EXTRAIT
[Le Théâtre Libre (1)]
C'est Faubourg Poissonnière où j'habitais alors avec ma jeune femme que nous vîmes un après-midi arriver Jules Vidal avec un camarade.
Jules Vidal (2), l'auteur de Blanches Mains, était un jeune écrivain, de style délicat, qui marchait sur les traces d'Alphonse Daudet et de Flaubert. Grand et noir jeune homme, barbu et crépu, du Midi, dont il n'avait nullement l'exubérance. Nostalgique, mélancolique, taciturne, il dissimulait une tuberculose dont il devait bientôt mourir (3). Ce jour-là il venait nous offrir des places pour la première représentation que donnait le Théâtre Libre, à son aube, dans l'étroit passage de l'Élysée des Beaux Arts. Il nous expliqua qu'il s'agissait d'un jeune homme, du nom d'Antoine, acteur amateur, encore inconnu, qui avait l'intention de rénover le théâtre, d'en briser les conventions surannées et d'y faire place aux nouvelles écoles.
Théâtre d'amateurs, mais de combat, où tout le Paris littéraire était convié et qui devait révéler un nouvel idéal dramatique, de nouveaux talents.
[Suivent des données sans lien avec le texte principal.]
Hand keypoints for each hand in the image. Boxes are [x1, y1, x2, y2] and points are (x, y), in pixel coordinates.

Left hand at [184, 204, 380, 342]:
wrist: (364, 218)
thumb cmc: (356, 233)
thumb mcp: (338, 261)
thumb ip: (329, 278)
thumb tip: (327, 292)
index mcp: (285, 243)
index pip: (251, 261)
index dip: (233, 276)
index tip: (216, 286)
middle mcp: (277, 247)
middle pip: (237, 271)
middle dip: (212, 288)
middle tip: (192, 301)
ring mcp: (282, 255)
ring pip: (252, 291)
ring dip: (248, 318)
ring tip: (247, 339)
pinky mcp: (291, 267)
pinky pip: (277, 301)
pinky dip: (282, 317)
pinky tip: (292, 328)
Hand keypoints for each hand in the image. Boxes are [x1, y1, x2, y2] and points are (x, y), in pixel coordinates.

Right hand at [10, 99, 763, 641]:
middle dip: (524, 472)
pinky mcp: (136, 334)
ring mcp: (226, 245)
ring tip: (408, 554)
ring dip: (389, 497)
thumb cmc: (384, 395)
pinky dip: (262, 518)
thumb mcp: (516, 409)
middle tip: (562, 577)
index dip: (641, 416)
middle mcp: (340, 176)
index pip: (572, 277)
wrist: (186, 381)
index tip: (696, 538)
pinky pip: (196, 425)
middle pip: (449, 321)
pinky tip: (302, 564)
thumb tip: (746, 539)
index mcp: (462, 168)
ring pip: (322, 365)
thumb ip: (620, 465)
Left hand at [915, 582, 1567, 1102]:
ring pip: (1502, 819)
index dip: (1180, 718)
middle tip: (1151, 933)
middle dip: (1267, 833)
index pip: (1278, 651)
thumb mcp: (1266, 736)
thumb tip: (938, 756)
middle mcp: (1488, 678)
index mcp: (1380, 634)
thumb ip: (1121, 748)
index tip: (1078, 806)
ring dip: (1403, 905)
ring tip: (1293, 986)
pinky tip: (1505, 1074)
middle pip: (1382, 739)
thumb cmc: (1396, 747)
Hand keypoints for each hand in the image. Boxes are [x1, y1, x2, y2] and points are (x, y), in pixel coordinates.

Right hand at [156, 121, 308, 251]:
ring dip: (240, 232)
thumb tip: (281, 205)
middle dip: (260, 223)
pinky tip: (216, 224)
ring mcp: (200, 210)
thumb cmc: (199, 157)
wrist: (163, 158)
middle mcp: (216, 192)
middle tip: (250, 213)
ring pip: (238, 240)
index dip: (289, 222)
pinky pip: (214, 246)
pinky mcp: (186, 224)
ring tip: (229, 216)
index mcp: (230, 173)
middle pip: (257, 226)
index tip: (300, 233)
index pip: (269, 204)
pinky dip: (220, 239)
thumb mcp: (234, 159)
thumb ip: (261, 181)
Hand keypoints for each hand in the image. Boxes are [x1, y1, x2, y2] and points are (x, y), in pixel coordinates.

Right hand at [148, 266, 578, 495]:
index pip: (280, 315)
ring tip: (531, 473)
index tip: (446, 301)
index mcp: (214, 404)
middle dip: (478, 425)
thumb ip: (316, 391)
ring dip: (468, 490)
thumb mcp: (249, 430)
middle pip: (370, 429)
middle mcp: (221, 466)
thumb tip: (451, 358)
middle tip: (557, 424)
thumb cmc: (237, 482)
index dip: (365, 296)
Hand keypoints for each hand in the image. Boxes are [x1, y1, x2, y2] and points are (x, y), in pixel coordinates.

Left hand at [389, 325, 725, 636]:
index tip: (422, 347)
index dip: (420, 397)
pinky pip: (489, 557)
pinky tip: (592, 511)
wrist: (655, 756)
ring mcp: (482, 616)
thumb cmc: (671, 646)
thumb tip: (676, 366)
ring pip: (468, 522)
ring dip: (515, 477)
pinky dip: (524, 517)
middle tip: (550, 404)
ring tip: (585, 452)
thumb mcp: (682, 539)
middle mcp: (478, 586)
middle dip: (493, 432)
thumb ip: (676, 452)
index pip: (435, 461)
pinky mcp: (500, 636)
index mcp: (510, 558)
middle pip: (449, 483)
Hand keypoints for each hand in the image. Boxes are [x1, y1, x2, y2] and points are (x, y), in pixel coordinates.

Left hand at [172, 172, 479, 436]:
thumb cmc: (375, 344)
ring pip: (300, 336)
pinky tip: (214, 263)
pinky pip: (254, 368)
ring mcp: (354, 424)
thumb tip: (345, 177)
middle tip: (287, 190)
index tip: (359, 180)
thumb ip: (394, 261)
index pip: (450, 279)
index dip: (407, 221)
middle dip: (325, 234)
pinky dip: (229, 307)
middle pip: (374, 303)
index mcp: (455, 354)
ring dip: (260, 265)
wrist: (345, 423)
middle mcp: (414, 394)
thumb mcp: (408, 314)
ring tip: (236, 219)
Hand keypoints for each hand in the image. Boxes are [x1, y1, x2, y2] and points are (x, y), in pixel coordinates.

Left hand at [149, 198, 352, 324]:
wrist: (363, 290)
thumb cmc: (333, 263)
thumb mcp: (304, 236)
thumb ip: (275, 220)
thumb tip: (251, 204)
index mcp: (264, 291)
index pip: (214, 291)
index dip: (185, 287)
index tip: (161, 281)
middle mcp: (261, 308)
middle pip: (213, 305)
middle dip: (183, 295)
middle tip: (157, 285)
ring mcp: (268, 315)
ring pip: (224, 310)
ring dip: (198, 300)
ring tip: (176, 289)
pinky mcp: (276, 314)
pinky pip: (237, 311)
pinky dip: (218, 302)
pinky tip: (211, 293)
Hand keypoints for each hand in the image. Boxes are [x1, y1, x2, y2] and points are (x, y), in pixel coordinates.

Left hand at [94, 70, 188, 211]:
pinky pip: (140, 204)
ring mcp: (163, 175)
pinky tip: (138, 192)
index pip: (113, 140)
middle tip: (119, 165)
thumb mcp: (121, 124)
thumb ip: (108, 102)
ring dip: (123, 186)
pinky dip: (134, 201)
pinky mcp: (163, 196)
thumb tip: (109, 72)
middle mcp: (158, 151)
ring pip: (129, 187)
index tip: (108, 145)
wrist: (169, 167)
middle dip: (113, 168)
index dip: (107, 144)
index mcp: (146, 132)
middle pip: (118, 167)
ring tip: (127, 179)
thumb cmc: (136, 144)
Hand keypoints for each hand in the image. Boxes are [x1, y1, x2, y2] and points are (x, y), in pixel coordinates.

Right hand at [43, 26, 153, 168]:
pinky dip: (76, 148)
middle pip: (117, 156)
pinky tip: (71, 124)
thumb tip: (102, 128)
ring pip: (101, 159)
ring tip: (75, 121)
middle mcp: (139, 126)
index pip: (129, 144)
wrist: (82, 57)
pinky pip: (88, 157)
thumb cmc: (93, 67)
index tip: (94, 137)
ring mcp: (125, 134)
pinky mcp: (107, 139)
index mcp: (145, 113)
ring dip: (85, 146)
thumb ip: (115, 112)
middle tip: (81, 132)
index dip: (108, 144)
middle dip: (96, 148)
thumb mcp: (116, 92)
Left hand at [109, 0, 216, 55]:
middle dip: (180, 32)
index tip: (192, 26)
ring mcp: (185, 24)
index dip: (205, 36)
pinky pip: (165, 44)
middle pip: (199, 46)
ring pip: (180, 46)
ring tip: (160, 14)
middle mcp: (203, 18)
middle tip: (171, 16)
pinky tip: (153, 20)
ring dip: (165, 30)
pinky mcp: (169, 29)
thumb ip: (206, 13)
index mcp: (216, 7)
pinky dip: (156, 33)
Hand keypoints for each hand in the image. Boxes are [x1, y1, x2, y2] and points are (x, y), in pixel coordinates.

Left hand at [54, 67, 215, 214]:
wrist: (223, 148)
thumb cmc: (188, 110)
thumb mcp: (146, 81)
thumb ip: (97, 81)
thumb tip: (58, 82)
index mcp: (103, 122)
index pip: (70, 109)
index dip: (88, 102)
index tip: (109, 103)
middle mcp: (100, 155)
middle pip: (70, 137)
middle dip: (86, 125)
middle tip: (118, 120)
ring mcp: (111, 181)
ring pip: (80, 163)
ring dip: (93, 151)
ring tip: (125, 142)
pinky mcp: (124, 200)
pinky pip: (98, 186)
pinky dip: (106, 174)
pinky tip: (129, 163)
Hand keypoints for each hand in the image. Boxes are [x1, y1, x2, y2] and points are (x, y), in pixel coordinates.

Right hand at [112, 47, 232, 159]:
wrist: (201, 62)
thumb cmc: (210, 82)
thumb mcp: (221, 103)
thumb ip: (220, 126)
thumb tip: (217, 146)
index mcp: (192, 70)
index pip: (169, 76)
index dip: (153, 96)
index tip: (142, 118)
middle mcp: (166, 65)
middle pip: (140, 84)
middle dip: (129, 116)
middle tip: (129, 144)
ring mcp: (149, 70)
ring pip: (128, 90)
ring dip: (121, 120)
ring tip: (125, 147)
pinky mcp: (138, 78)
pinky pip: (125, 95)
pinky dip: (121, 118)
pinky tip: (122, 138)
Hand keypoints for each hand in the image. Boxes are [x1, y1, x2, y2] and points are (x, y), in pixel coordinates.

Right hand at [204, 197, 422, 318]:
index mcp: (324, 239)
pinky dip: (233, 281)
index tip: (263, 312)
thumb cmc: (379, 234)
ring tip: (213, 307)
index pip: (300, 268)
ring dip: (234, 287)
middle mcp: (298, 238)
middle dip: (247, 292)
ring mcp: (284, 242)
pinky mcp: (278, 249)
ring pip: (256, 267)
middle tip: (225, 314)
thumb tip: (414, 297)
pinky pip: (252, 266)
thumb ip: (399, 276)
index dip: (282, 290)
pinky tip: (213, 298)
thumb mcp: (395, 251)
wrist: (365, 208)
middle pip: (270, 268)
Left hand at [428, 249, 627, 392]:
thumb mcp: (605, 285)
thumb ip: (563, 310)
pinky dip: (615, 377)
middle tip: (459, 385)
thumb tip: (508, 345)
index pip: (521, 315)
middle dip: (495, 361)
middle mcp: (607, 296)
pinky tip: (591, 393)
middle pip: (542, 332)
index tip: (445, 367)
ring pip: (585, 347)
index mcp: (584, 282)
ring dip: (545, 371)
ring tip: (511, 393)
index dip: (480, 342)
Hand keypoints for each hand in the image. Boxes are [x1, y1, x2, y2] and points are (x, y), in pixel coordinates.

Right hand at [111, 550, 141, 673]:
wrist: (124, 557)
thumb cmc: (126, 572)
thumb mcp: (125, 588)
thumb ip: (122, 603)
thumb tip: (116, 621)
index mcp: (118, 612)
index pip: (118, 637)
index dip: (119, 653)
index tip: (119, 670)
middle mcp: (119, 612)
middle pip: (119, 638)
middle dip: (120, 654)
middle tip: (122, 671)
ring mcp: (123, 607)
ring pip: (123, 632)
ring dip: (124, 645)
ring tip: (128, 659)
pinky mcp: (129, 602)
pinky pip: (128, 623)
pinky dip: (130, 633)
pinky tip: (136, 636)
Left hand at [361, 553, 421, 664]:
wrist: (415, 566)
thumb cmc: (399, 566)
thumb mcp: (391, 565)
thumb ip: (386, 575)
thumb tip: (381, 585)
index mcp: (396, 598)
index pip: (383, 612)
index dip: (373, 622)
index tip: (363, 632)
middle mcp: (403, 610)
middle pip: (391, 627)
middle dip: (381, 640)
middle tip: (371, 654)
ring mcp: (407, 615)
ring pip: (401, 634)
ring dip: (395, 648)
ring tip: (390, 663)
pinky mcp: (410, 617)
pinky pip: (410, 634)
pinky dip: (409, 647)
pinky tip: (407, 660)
On allait y jouer, pour commencer, une pièce que Vidal justement venait de tirer de la Sœur Philomène (4) de Goncourt, et puis (un drame) (5) de Villiers de l'Isle-Adam, une pièce d'Hennique (6), etc.
On pense si ma jeune femme, très férue de théâtre, où elle-même avait joué quelque peu, auquel elle avait rêvé longtemps pour elle-même et moi, qui n'en avais guère le goût jusque là, mais que séduisaient l'exposé de Vidal et la nouveauté des horizons entrevus, nous acceptâmes joyeusement.
Je ne ferai pas l'historique de cette représentation enthousiaste, qui fonda le Théâtre Libre, ni de ses débuts, qu'ont racontés tant d'autres et Antoine lui-même, représentation où nous crûmes retrouver, en diminutif, un nouvel Hernani.
C'est de ce jour pourtant que, rétif jusque là, je me mis sourdement à penser au théâtre, où l'exemple et les succès de jeunes confrères finirent par m'entraîner.